Ten aanzien van feit 1:
hij op of omstreeks 15 maart 2022 te Eindhoven, althans in Nederland, een wapen van categorie III, onder 1 van de Wet wapens en munitie, te weten een pistool, van het merk Blow, type F92, kaliber (getransformeerd naar) 7.65 Br (oorspronkelijk 9mm P.A.K.) zijnde een vuurwapen in de vorm van een geweer, revolver en/of pistool voorhanden heeft gehad;
Ten aanzien van feit 2:
hij op of omstreeks 15 maart 2022 te Eindhoven, althans in Nederland, munitie van categorie III van de Wet wapens en munitie, te weten 5 centraalvuur kogelpatronen van het kaliber 7,65 millimeter voorhanden heeft gehad;
Ten aanzien van feit 3:
hij op of omstreeks 15 maart 2022 te Eindhoven, althans in Nederland, opzettelijk aanwezig heeft gehad ongeveer 4,86 gram, in elk geval een hoeveelheid van een materiaal bevattende cocaïne, zijnde cocaïne een middel als bedoeld in de bij de Opiumwet behorende lijst I, dan wel aangewezen krachtens het vijfde lid van artikel 3a van die wet.
Ten gevolge van een kennelijke schrijffout in de tenlastelegging staat in de tweede regel van 01.040223.23, feit 2 ‘
2022’ vermeld in plaats van ‘
2021’.
Ten gevolge van een kennelijke schrijffout in de tenlastelegging staat in de een na laatste regel van 01.040223.23, feit 3 ‘ [VID 2] ’ vermeld in plaats van ‘ [VID 3] ’.
De rechtbank herstelt deze schrijffouten en leest in beide gevallen het laatste in plaats van het eerste. Blijkens het verhandelde ter terechtzitting is verdachte daardoor niet in de verdediging geschaad.

De formele voorvragen.

Bij het onderzoek ter terechtzitting is gebleken dat de dagvaardingen geldig zijn. De rechtbank is bevoegd van het ten laste gelegde kennis te nemen en de officier van justitie kan in de vervolging worden ontvangen. Voorts zijn er geen gronden gebleken voor schorsing van de vervolging.

Het bewijs.

Het standpunt van de officier van justitie.
De officier van justitie heeft op gronden als vervat in het op schrift gestelde requisitoir gerekwireerd tot bewezenverklaring van alle ten laste gelegde feiten.
Het standpunt van de verdediging.
01.040223.23
Met betrekking tot feit 1 heeft de raadsman – kort en zakelijk weergegeven – aangevoerd dat verdachte hiervan moet worden vrijgesproken nu het element dwang niet kan worden bewezen en de verklaringen van aangeefster [slachtoffer 1] onbetrouwbaar zijn.
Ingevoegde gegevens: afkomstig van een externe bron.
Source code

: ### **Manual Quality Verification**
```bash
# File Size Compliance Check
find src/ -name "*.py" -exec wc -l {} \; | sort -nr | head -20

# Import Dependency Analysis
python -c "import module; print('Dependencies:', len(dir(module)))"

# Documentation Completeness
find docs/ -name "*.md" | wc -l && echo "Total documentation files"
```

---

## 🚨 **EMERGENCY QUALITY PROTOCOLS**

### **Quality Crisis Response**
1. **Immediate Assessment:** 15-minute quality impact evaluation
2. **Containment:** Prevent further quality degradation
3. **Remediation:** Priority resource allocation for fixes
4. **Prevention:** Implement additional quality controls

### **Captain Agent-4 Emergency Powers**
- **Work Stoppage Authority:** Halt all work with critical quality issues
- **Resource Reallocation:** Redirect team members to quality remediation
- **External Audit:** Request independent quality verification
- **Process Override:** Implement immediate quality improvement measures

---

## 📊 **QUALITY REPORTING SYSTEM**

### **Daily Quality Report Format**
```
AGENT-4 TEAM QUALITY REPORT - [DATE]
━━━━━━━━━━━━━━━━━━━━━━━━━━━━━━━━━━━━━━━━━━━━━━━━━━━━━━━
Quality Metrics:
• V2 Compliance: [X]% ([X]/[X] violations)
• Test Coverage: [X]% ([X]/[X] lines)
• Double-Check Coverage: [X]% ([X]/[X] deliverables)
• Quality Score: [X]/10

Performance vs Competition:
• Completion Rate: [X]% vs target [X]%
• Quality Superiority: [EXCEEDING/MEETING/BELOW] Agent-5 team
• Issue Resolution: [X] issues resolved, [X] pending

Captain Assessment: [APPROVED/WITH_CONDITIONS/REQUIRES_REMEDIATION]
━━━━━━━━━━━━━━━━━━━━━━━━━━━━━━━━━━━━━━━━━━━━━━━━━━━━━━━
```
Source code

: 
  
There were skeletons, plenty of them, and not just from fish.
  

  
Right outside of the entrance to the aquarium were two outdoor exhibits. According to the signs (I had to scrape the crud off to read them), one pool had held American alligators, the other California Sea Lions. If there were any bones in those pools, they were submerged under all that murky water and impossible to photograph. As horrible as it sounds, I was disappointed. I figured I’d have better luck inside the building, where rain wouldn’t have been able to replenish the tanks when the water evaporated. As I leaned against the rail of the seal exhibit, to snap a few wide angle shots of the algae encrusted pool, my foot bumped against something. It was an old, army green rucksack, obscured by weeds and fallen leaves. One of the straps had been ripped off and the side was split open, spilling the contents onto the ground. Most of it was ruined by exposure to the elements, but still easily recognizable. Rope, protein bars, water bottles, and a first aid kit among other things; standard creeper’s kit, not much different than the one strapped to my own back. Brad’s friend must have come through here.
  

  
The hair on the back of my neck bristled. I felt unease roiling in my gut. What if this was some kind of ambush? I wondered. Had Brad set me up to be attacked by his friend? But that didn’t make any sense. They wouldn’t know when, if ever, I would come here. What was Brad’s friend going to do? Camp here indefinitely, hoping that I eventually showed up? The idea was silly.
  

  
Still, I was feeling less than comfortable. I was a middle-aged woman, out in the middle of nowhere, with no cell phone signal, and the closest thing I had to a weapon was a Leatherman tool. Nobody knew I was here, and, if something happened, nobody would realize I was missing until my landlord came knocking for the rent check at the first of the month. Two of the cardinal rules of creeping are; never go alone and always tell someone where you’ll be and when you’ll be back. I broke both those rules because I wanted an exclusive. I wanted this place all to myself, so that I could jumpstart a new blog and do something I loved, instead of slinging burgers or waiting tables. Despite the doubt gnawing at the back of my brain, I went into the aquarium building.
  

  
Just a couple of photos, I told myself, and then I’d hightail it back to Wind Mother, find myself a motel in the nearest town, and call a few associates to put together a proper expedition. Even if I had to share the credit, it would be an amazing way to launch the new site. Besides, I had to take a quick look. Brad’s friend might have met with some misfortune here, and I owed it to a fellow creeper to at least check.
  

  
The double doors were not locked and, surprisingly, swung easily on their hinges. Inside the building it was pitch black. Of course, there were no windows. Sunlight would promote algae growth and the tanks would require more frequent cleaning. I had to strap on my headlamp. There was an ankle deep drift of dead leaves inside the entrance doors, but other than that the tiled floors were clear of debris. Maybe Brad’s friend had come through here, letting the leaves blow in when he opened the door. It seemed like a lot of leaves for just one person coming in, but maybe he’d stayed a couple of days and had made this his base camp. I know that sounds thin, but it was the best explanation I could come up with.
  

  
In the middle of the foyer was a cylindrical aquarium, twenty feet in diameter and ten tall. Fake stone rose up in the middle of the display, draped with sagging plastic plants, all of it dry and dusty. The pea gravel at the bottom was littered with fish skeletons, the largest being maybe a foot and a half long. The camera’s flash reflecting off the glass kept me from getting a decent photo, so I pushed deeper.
Ten aanzien van feit 2 heeft de raadsman aangevoerd dat verdachte hiervan moet worden vrijgesproken wegens een gebrek aan bewijs. Voor dit feit zijn immers enkel de verklaringen van aangeefster [slachtoffer 2] in het dossier aanwezig en verdachte ontkent dit feit. Er is voor dit feit geen steunbewijs. Ten aanzien van feit 3 heeft de raadsman zich voor het grootste gedeelte gerefereerd aan het oordeel van de rechtbank. Wel heeft hij verzocht om de bewezenverklaarde periode te beperken van 15 januari 2023 tot en met 11 februari 2023, hetgeen tot partiële vrijspraak moet leiden. De raadsman van verdachte heeft zich ten aanzien van feit 4 en feit 6 gerefereerd aan het oordeel van de rechtbank. Verdachte heeft deze feiten ook bekend. Tot slot heeft de raadsman met betrekking tot feit 5 vrijspraak bepleit, omdat de verbalisanten de context van hetgeen verdachte heeft gezegd verkeerd geïnterpreteerd hebben. Verdachte ontkent de bedreigingen op deze manier te hebben geuit.

1.65441.22

Ten aanzien van de feiten 1, 2 en 3 heeft de raadsman zich - gelet op de bekennende verklaring van verdachte - gerefereerd aan het oordeel van de rechtbank.
Het oordeel van de rechtbank.
Omwille van de leesbaarheid van het vonnis wordt voor wat betreft de door de rechtbank gebruikte bewijsmiddelen ten aanzien van de feiten 1 en 5 van parketnummer 01.040223.23 verwezen naar de uitwerking daarvan. Deze is gevoegd als bewijsbijlage bij dit vonnis.

1.40223.23

Overwegingen ten aanzien van feit 1.
Het juridisch kader.
Prostitutie is in Nederland in beginsel legaal en dat geldt ook voor het souteneurschap. Dit is evenwel anders als sprake is van mensenhandel. Uit de wetsgeschiedenis van artikel 273f van het Wetboek van Strafrecht (hierna: Sr) en de jurisprudentie volgt dat mensenhandel is gericht op uitbuiting. Bij de strafbaarstelling van mensenhandel staat het belang van het individu steeds voorop. Het te beschermen belang is het behoud van zijn of haar lichamelijke en geestelijke integriteit en persoonlijke vrijheid. De in artikel 273f Sr opgenomen verboden gedragingen beïnvloeden de wil van het slachtoffer, in die zin dat deze gedragingen leiden tot het ontbreken van vrijwilligheid. Hiertoe behoort ook het ontbreken of de vermindering van de mogelijkheid een bewuste keuze te maken. Deze afhankelijkheid en dit gebrek aan een vrije keuze komen nader tot uitdrukking in de verschillende bestanddelen van artikel 273f Sr, waarbij deze gedragingen alleen bestraft kunnen worden als ze zijn begaan onder omstandigheden waarbij (het oogmerk van) uitbuiting kan worden vastgesteld.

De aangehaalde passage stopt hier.